It does not happen very often that one email makes me think for one whole week. But Toms response about the “Bride of Christ” question did.

He wrote:
“Roman Catholic scholar Leon Podles dealt length with this issue in his book about the feminization of Christianity. Something about contorting one’s soul into the bridal posture is contrary to nature, perverse, and unbecoming to a Christian man. A devotional life centered around emoting/emitting effeminate, sweet, pious thoughts towards God is not Biblical, nor appropriate to real Christian living in the real world.”

Wow! What a statement!

I have not come to a clear conclusion yet. But here are some thougths:
– feminization of Christianity

I agree that this is happening to a large extend. I am sometimes frustrated, when I hear people ending their messages with an invitation to come to Jesus that sounds like: “come to Jesus and he will heal your heart and all your inner wounds. Just come to him…” Of course Jesus does that, but to many men in my nation this would not sound like an invitation but like a threat (Jesus forcing them to deal with that emotional stuff. No thanks.). I remember a very different sermon I heard one day. A man preached about the cost of commitment, the possibility of matyrdom and so on. Not the kind of stuff that I find inviting. But I recall sitting there and thinking “this is a sermon for men” And sure it was. When the preacher invited those to the platform who wanted to follow Christ at any cost and commit there lives to him fully and totally eight people came forward – ALL of them men. This made me think a lot abotu our presentation of the gospel.

To me meeting Christ is like entering our eternal home. But somehow this home seems to have different doors. Some people search for truth and then walk through the door of truth and find Christ, others find him through the doors of healing, forgiveness, comfort or challenge. However it seems to me that we keep opening the soft feminine doors (healing, comfort) when we preach the gospel. But in our communication we keep the “male” doors (challenge, commitment, male passion and rawness) closed…..and wonder why so few men enter the family of Christ.

– individualization of Christianity
We – as a body of believers – ARE the bride of Christ and can meet him as such. And when we are together we can express our love and passion to him. It may seem inappropriate for an individual man to express love to Christ in a “feminine” way (I can not tell, I am a woman – living in a country where even the women tend to be masculine and need to learn to be feminine).
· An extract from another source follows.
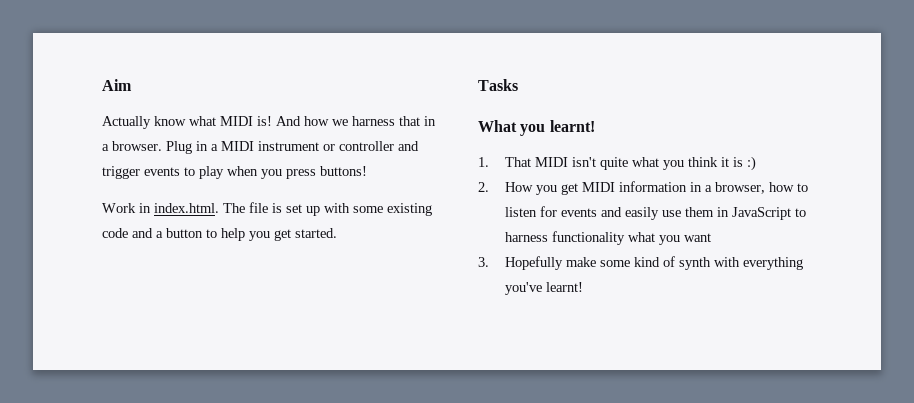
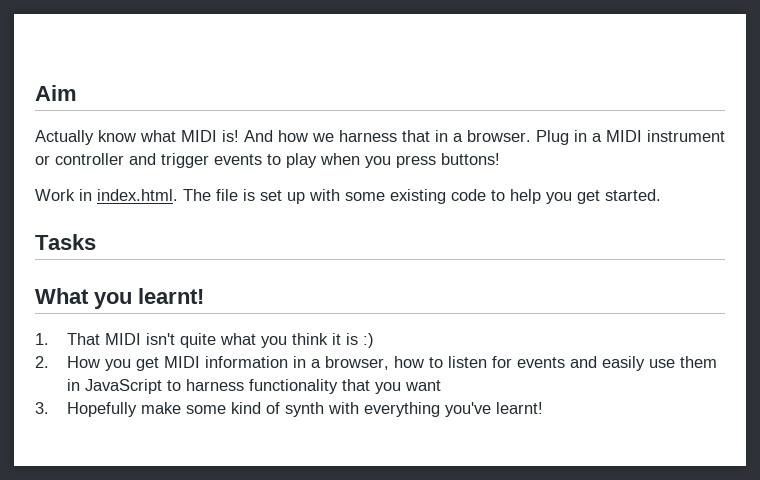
[132,228,203,238] and a button -> (486, 195) none
[628,232,656,242] what -> [342,379,371,391] that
But when we as a body of believers togehter express our love for him, it could have all sorts of expressions: soft worship (guess we have too much of that), strong exclamation of his power and so on. Jesus expressed tenderness as well as strength.

– roles and shapes – and extremes
There are so many pictures the bible expresses to describe our relationship to God

father -children
shepherd – sheep
master – servant
friend – friend
potter – clay
commander – soldier
wine – branch

None of these make me less of a man / woman when I express that part of my relationship to him. I am his child (and at the same time a grown up business woman), I am the clay and yet called to rule over the earth in christ. I am no less of a woman when I see myself as a soldier in his army….I think the problem comes when one thing goes to the extreme i.e. if I would only see myself as a soldier it might be “off”….

As I said I am not finished with thinking….would appreciate your input, Tom – and the input of anyone else, too!